··· TESTO FORNITO ···

Prime prove correlazioni¶

In [1]:
import struct
import os
import sys

import numpy as np
from matplotlib import pyplot as plt
import matplotlib as mpl
import copy
In [2]:
my_cmap = copy.copy(mpl.cm.jet) # copy the default cmap
my_cmap.set_bad(my_cmap(0))
In [3]:
myEvent = np.dtype([
    ('timestamp', np.dtype('u8')),
    ('qshort', np.dtype('u2')),
    ('qlong', np.dtype('u2')),
    ('baseline', np.dtype('u2')),
    ('channel', np.dtype('u1')),
    ('PUR', np.dtype('u1')),
])

Prima presa dati¶

In [4]:
with open("abcd_data_2022-05-04T08%3A30%3A27+0000_events.ade", "rb") as f:
    myData = np.fromfile(f, dtype = myEvent)
    
ph = myData["qlong"]
tempi = myData["qshort"]
ch = myData["channel"]
In [5]:
for i,j in enumerate(ch):
    if (i)%2 != j:
        print("Mannaggia")
# Bene, sono alternati
    
In [6]:
ph1 = ph[ch==0]
ph2 = ph[ch==1]

tempi1 = tempi[ch==0]
tempi2 = tempi[ch==1]
In [7]:
sogliaPhAlpha = 1100
sogliaPhGamma = 920

fig, ax = plt.subplots(2,2)
fig.set_size_inches(16,8)
ax = ax.flatten()

fig.suptitle("Istogrammi semplici", fontsize = 16)

··· MATERIALE MOSTRATO ···

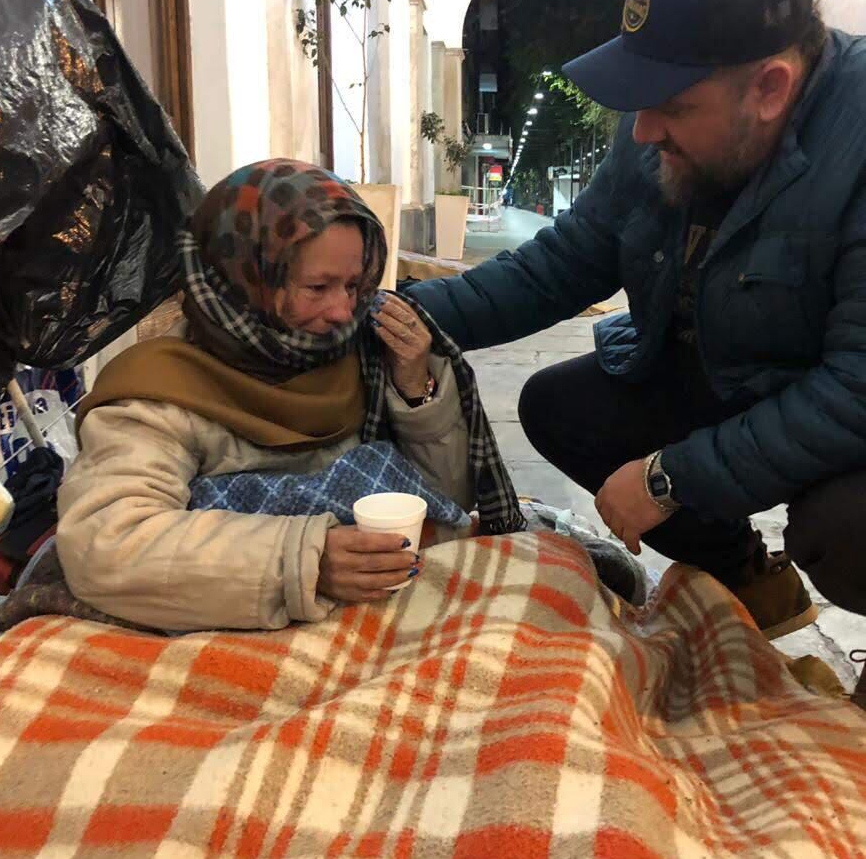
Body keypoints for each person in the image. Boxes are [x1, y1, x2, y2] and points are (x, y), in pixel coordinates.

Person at [409, 0, 866, 754]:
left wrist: (673, 475)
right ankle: (746, 584)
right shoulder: (659, 127)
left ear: (770, 87)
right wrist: (407, 316)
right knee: (563, 405)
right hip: (736, 365)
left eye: (673, 107)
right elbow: (562, 263)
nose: (643, 131)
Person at [57, 160, 521, 632]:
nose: (344, 310)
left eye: (355, 284)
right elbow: (106, 545)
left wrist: (415, 390)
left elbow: (444, 503)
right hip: (225, 629)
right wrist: (304, 561)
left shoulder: (366, 349)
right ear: (246, 278)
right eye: (317, 287)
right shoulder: (156, 391)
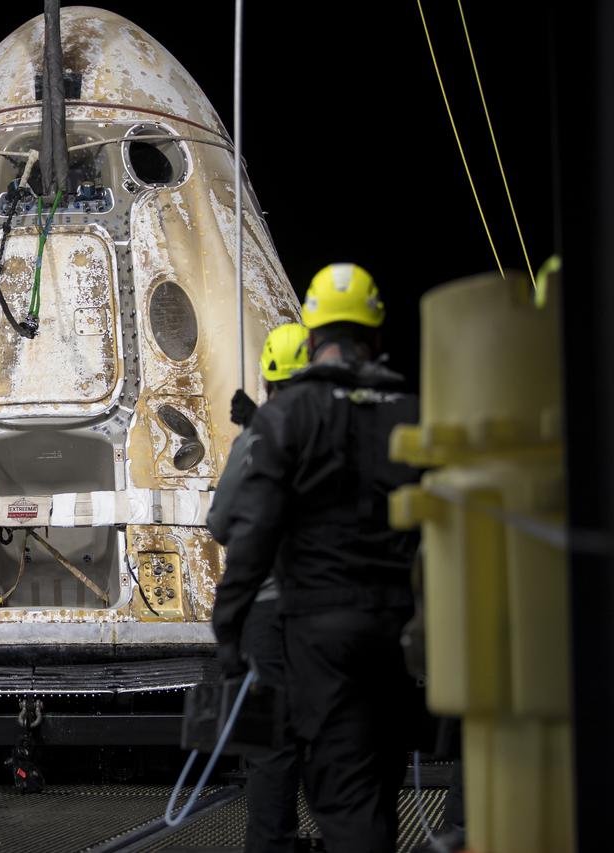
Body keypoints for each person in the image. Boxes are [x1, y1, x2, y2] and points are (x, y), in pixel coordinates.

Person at [211, 263, 423, 853]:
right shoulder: (411, 409)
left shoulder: (285, 417)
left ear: (313, 335)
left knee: (325, 780)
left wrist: (228, 624)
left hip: (314, 629)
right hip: (397, 627)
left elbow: (245, 529)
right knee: (375, 780)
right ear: (376, 335)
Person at [207, 322, 309, 853]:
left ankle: (272, 844)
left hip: (266, 615)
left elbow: (221, 523)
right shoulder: (341, 429)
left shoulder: (256, 441)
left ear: (268, 381)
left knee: (269, 746)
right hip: (332, 613)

···

ISTRUZIONI:
1. Estrai dal testo fornito il passo che comincia con "# Bene, sono" e prosegue fino a "fig.set_size_inches(16,8)".
2. Nel testo fornito, quale valore viene assegnato alla variabile sogliaPhAlpha?
I record provengono da una fonte diversa.

PROBLEMI RISOLTI:
1.
# Bene, sono alternati
    
In [6]:
ph1 = ph[ch==0]
ph2 = ph[ch==1]

tempi1 = tempi[ch==0]
tempi2 = tempi[ch==1]
In [7]:
sogliaPhAlpha = 1100
sogliaPhGamma = 920

fig, ax = plt.subplots(2,2)
fig.set_size_inches(16,8)

2. 1100.